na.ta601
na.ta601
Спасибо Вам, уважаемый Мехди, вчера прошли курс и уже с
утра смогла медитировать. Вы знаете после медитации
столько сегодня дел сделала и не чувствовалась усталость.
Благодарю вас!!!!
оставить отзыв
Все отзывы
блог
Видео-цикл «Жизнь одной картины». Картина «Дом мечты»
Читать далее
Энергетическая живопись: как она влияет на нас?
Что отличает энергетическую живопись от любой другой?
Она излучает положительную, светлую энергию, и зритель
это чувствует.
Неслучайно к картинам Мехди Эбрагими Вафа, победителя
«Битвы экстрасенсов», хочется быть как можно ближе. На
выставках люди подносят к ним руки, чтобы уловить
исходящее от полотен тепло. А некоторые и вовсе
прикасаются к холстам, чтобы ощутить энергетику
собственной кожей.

■ Problem requirements:
Which lines in the records above contain the string "чтобы"? Copy them.

■ Response to the task:
выставках люди подносят к ним руки, чтобы уловить
прикасаются к холстам, чтобы ощутить энергетику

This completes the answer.